"Dementia affects every person differently"

About: Coventry And Warwickshire Partnership NHS Trust / Older people's mental health

(as a relative),

The Phoenix Club who are a fabulous organisation suggested I share my thoughts as a dementia carer.

It’s a fantastic place for me and my wife. I’m 81 and she’s 80. We have fun, laugh and talk to other carers and it does my wife lots of good talking to other ladies as she lacks female company these days.

There seems to be a 1 cap fits all approach when it comes to dealing with dementia when it affects every person differently. My experience goes back to my wife’s mother 15-20 years ago. She came to live with us until she died and dementia made her very nasty. She would rail against people.

My wife’s memory started to go 6 years ago. Initially she was diagnosed with a B12 deficiency, pernicious anaemia and an irregular heartbeat. She was given a 13 week cycle of a slow release injection and her condition always got worse at the end of the cycle. I kept on telling the doctors this but they never listened to me about this.

My wife eventually attended Myra House at Manor Hospital, Nuneaton was put on Donepezil Hydrocholoride to help her memory. She has been on the medication for 3 years. She started on 10mg taken at bedtime but would sleep during the day and had no inclination to do anything for herself unless I told her to. The doctor cut her dosage to 5mg, taken in the morning and over one year there was an improvement but then her aggression came in when she wasn’t getting her own way particularly in the evening so they put her on Risperidone 0. 5mg given in the evening which helped.

Then she got chest infections and was breathless which doctor said was a side effect of the Risperidone. They cut the dosage by half but there are no smaller pills available and so I have to cut the pills in half myself which is an inexact science. I asked the chemist for help with this but the facilities can’t cope and everything is left to the carers.

After twisting ligaments in her knee hanging out clothes, she didn’t give herself enough recovery time and ended up in a wheel chair. She wants to go out and go downhill to ‘go home’ but she gets out of breath after 10 yards. She doesn’t know where I am as she has bad eyesight and knows our address even though she’s confused about the location. She’s terrified of being on her own but doesn’t know who I am and thinks I’ve taken over her home.

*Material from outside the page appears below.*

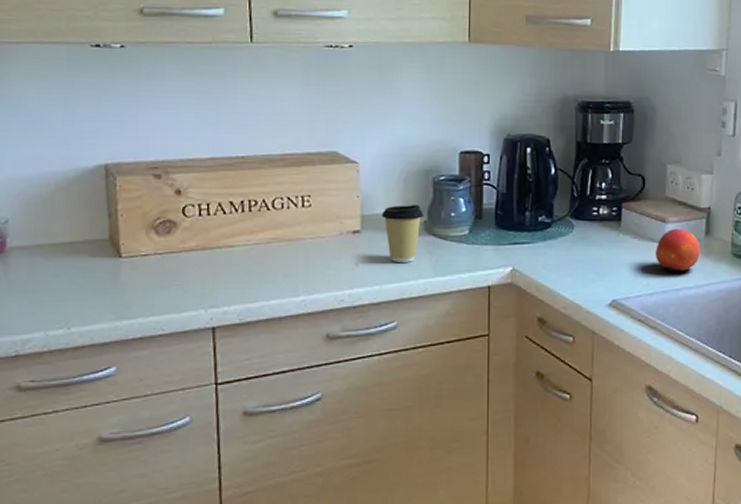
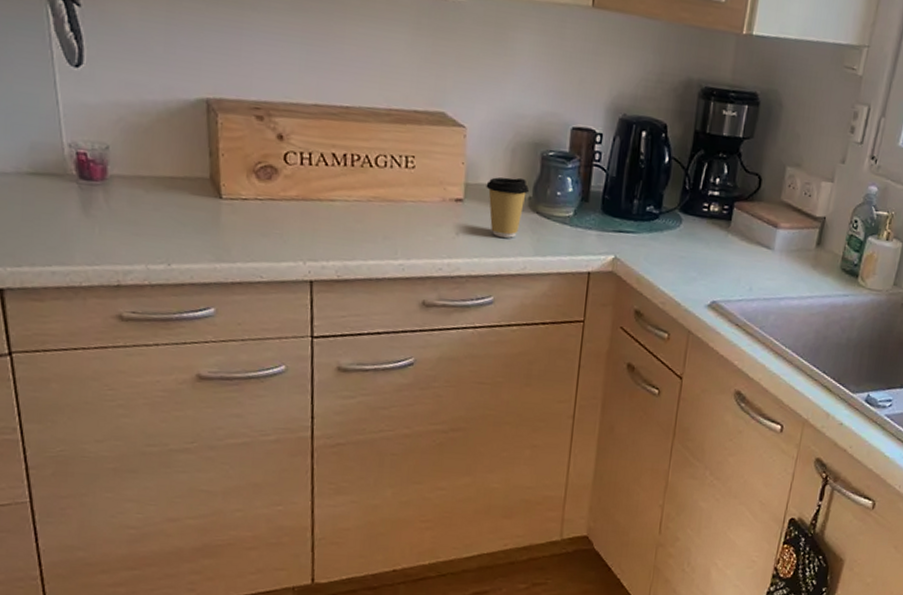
fruit: present [656,228,701,272] -> none [762,235,810,281]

Everything is so complicated to access, be that funding for attendance allowance, respite or befriending service. My son works in mental health and knows more than our allocated care worker and had to put her right. I have fought against respite as being left in a strange place won’t do her any good.

Now she’s going to Attelborough in Nuneaton for a week’s respite. We’ve never been apart since we were 19. I don’t know what I’m meant to do. Everything is bound up in dogma.

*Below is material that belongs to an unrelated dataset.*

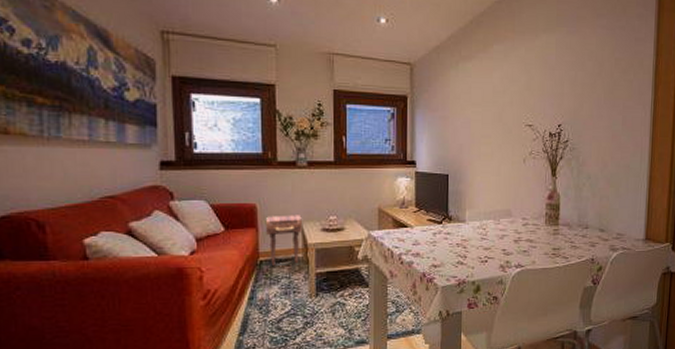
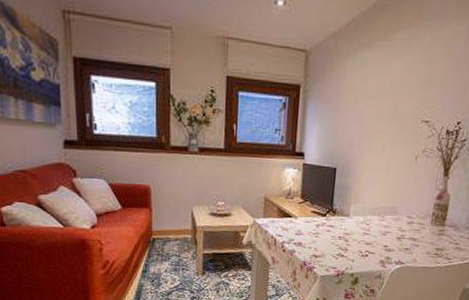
nightstand: present [266,215,303,267] -> none [159,197,193,245]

Our social worker was taken ill and everything stops. We were told Warwick has no befriending service (which would give my wife more female company) and then were told it did. They contacted us and asked us what degree of befriending was needed and that we needed our social worker for that when he had said we didn’t? We are still waiting after 3 weeks. Carers don’t have a clue and just disappear into thin air.

My wife has insight that she has problems but she doesn’t know what’s actually wrong with her. She is prone to chest infection and can have urinary tract infection and goes to the toilet 10 times. It plays havoc with the mind and is very uncomfortable and bad. One doctor told me they didn’t need a urine sample to have antibiotics and then another told me I did.

What am I supposed to do? My wife is very private. I can’t sit in there with her. She has a pathological fear of going to the doctors. 1 time we went with a chest infection and she was told to just rest and drink plenty. She was bad for 3 or 4 days and then the local surgery immediately gave her antibiotics for 3 weeks after. It makes you feel that the more they ignore you, the quicker the inconvenience of dealing with our problems will disappear.


Response from Julia Williams, Assistant Director - Experience & Quality, Coventry & Warwickshire Partnership Trust

Dear Nadir4,

Thank you for taking the time and trouble to post your moving account, of your experiences, as a carer for someone suffering with dementia.

I have passed your story onto a representative for the Older Peoples Mental Health Services and we will get back to you in due course with a response.